Note:  Available on Hulu streaming.  And for a fascinating interview with the author, Celeste Ng, on the book-to-screen adaptation, see the LA Times article.

“Confirmation”—The Sexual Harassment of Anita Hill


Almost twenty-five years ago, Anita Hill testified in front of an all-white male congressional hearing presided over by Senator Joe Biden, accusing Supreme Court nominee Clarence Thomas of sexual harassment, a legal concept that did not, as yet, resonate with the American public. In “Confirmation”, an HBO mini-series, we see the reliving of the riveting testimony: Anita Hill’s accusations and Clarence Thomas’s defense with almost exact wording from the hearing transcripts.

At times the hearing seems to deal with race – particularly after Thomas’s “high tech lynching” comment, which struck an emotional chord for some and a signal for others that Hill’s testimony would be discounted. What “Confirmation” actually zeroes in on is how Anita Hill’s world on the job was radically different from a male colleague’s. Although sexual harassment had been defined as a form of sexual discrimination in 1977, almost fifteen years later the term “sexual harassment” was still not in the public conscience.
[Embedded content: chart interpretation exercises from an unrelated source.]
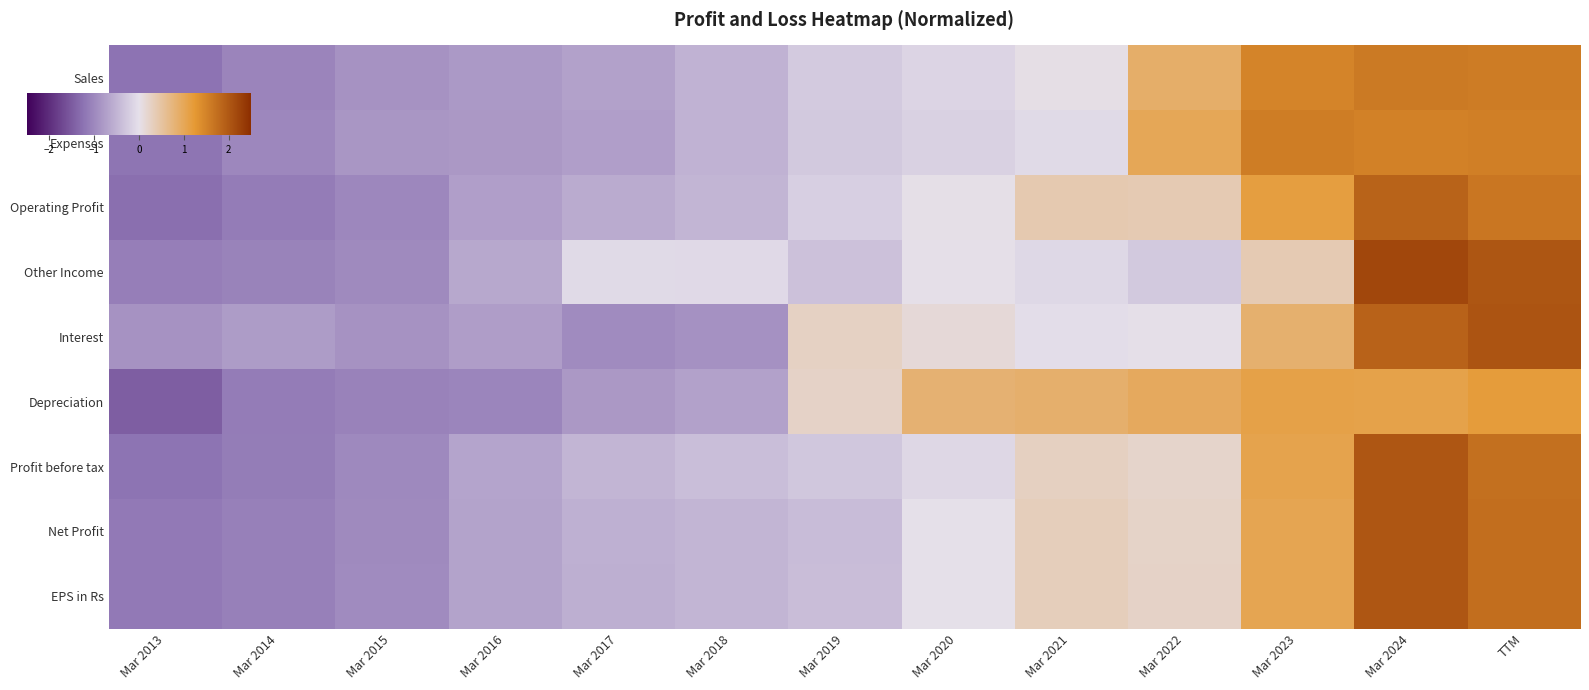

Which has a higher value, Mar 2024 or Mar 2016?

Mar 2024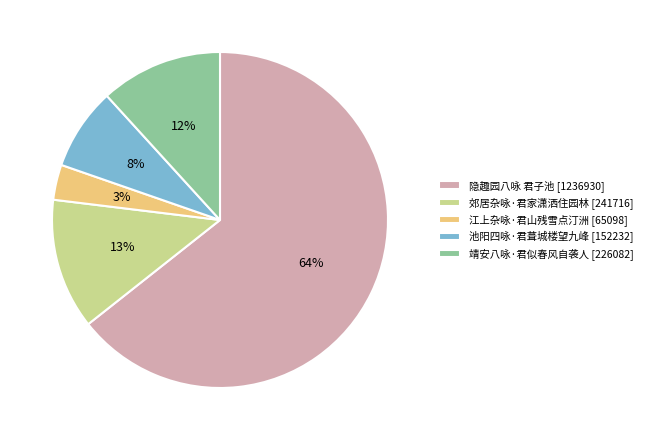

Between 池阳四咏·君葺城楼望九峰 [152232] and 隐趣园八咏 君子池 [1236930], which is larger?

隐趣园八咏 君子池 [1236930]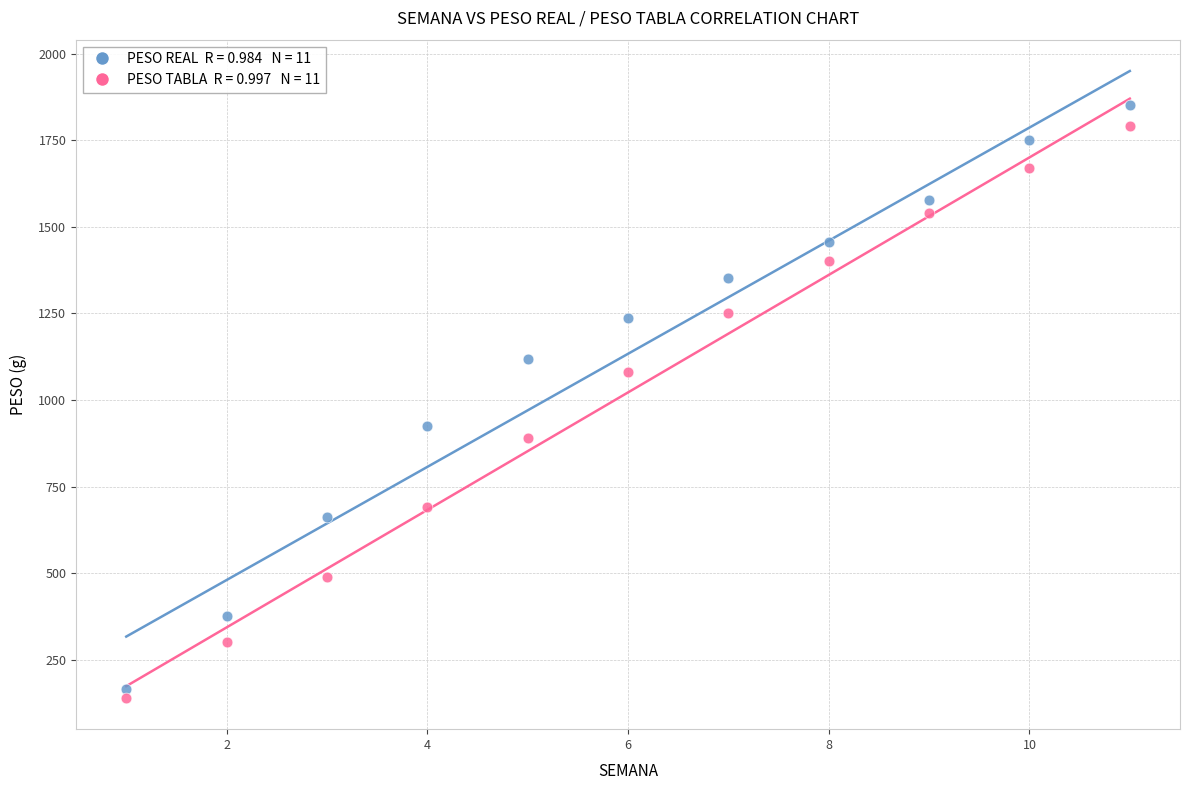

Across all data points, what is the range of X values (max minus min)?

10.0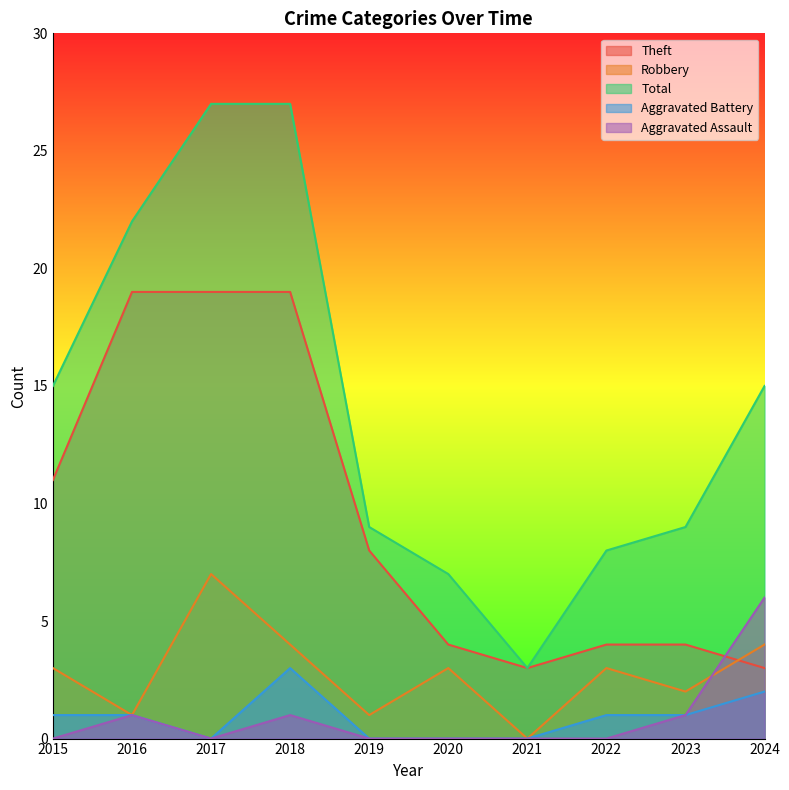

Reading right to left, transcribe all the data shown in this chart.

Theft: 3	4	4	3	4	8	19	19	19	11
Robbery: 4	2	3	0	3	1	4	7	1	3
Total: 15	9	8	3	7	9	27	27	22	15
Aggravated Battery: 2	1	1	0	0	0	3	0	1	1
Aggravated Assault: 6	1	0	0	0	0	1	0	1	0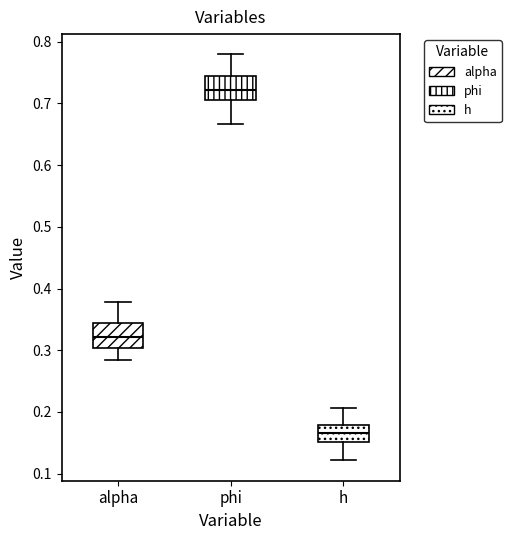

Where does the median line of the box for h sit on the y-axis? The values are not printed on the chart, so give them approximately, as read against the axis.

0.17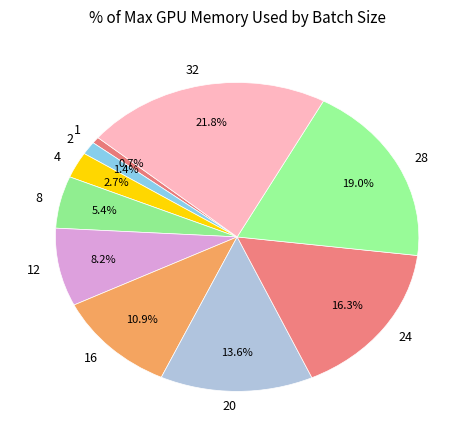

To the nearest percent, what is the difference between the largest and smallest slice percentages?

21%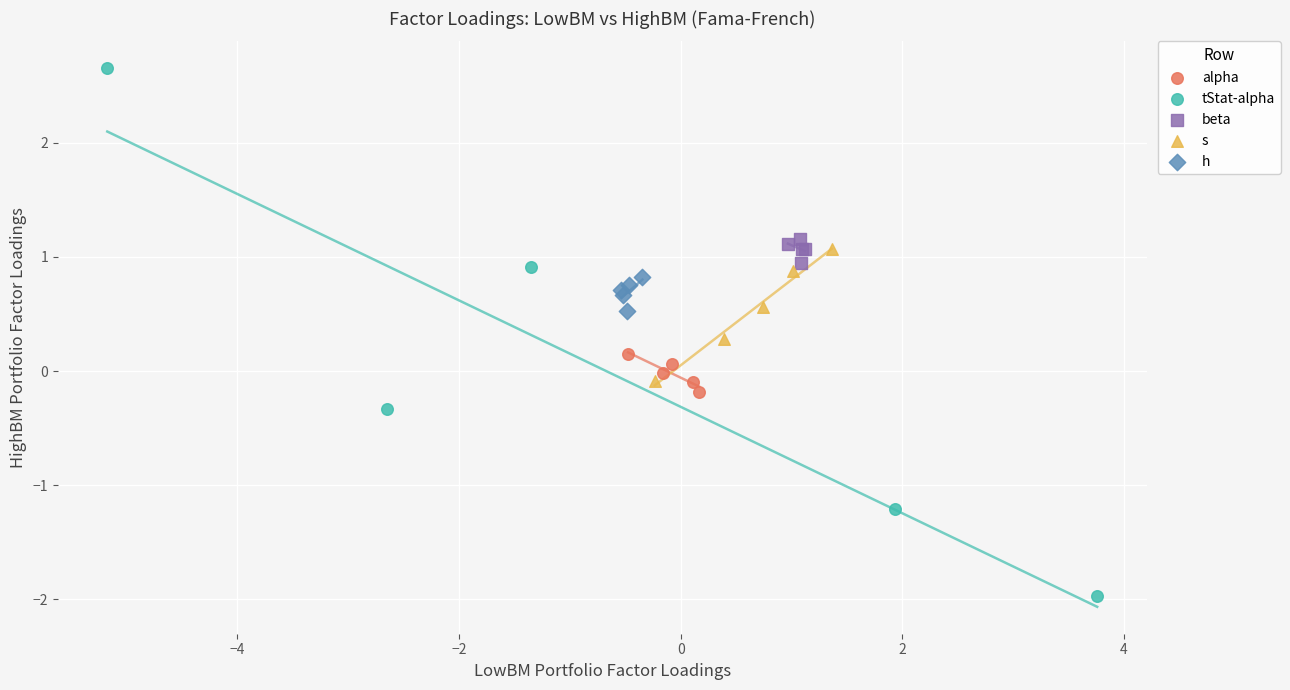

Which series contains the highest Y value?

tStat-alpha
The Anita Hill testimony changed that.

Hardly anyone knew what characterized sexual harassment, let alone how it impacted women in the workforce. Kerry Washington (as Anita Hill) brings this past astonishingly into the present, wearing a copy of the same turquoise suit and hairstyle of Hill, and recreating Anita Hill’s voice, cadence, mannerisms and facial expressions. For those of us who remember the original hearings, Kerry Washington’s performance is no less than astonishing. Wendell Pierce as Clarence Thomas also gives an award-worthy performance, imbuing Thomas with dignity and, at times, a sympathetic quality.

A drama that is more of a “street fight”, “Confirmation” portrays Senators Ted Kennedy (played by Treat Williams), John Danforth (Bill Irwin) and Joe Biden (Greg Kinnear) as unlikeable characters who engage in behind-the-scenes fights and digging for dirt or backing down under political pressure. Not since “House of Cards” has this viewer seen such political ruthlessness and behind-the-scenes maneuverings. Part fact, part fiction “Confirmation” is spell-binding.